The writing is generally lazy. Every character who encounters Tatiana has to compare her to a young Greta Garbo (including herself admiring her reflection in a mirror!). Nash constantly calls Bond "old man" until it's as tiresome to the reader as it is for 007 himself.

All said, don't get me wrong. It's not a bad book, not even a bad Bond novel, but it's hardly the best in the series. The Orient Express and Turkey sequences are suitably exotic and the ending is not to be missed, so it's worth a look at least.
4 of 4 people found the following review helpful
5.0 out of 5 stars Love "From Russia With Love"! Sept. 11 1999
By A Customer - Published on Amazon.com
Format:Hardcover
The best Fleming ever. 007 is assigned to retrieve a decoding machine, the Spektor, from a girl who will defect only if 007 fetches her.

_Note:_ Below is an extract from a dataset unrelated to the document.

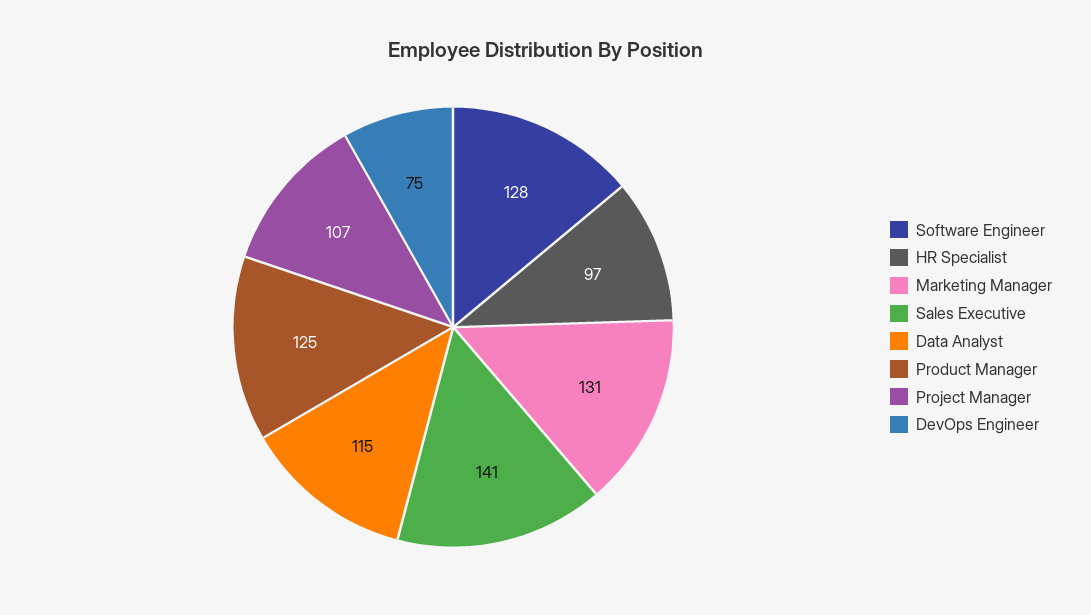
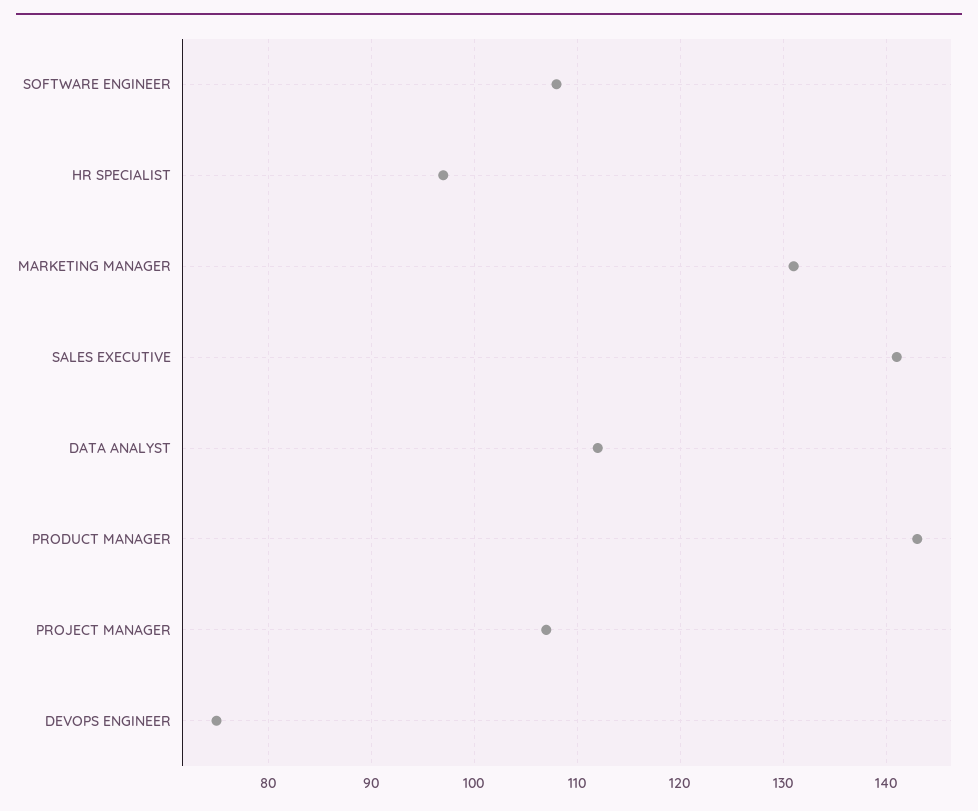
Software Engineer: 128 -> 108
Data Analyst: 115 -> 112
Product Manager: 125 -> 143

It is actually all a SMERSH plot. Kronstein, General G, Rosa Klebb, and Red Grant are all the best Bond villains ever, in the films or the novels. Darko Kerim is a fantastic character as Head of Station T(for Turkey). The locales, from Istanbul to the Orient Express, are all vividly described. Tatiana Romanova is convincing as the naive MGB clerk. The climax is chilling and worthy of Hitchcock's fine treatment. This novel is excellent.